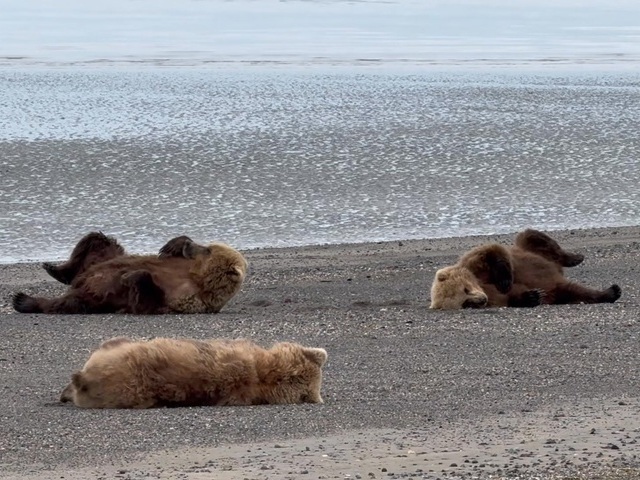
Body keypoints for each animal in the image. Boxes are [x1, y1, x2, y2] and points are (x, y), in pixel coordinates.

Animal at [12, 231, 248, 314]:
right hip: (103, 258)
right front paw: (175, 243)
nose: (192, 246)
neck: (196, 276)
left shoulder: (185, 297)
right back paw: (55, 270)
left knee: (71, 303)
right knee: (97, 238)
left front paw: (131, 276)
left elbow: (145, 303)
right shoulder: (180, 265)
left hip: (94, 296)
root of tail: (80, 281)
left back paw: (23, 300)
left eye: (208, 250)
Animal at [430, 228, 622, 309]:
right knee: (575, 291)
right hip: (559, 286)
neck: (481, 283)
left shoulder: (473, 263)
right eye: (465, 303)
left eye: (466, 289)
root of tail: (559, 270)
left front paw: (504, 279)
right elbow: (513, 296)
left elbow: (492, 252)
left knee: (532, 235)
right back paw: (610, 292)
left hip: (530, 247)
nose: (481, 300)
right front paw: (532, 296)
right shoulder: (496, 296)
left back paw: (576, 257)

| ASSIGNMENT |
Write the lines out exactly, from the one with "left back paw: (23, 300)" down to the last line of the listing, and leave out all others.

| SOLUTION TO THIS EXERCISE |
left back paw: (23, 300)
left eye: (208, 250)
Animal at [430, 228, 622, 309]:
right knee: (575, 291)
right hip: (559, 286)
neck: (481, 283)
left shoulder: (473, 263)
right eye: (465, 303)
left eye: (466, 289)
root of tail: (559, 270)
left front paw: (504, 279)
right elbow: (513, 296)
left elbow: (492, 252)
left knee: (532, 235)
right back paw: (610, 292)
left hip: (530, 247)
nose: (481, 300)
right front paw: (532, 296)
right shoulder: (496, 296)
left back paw: (576, 257)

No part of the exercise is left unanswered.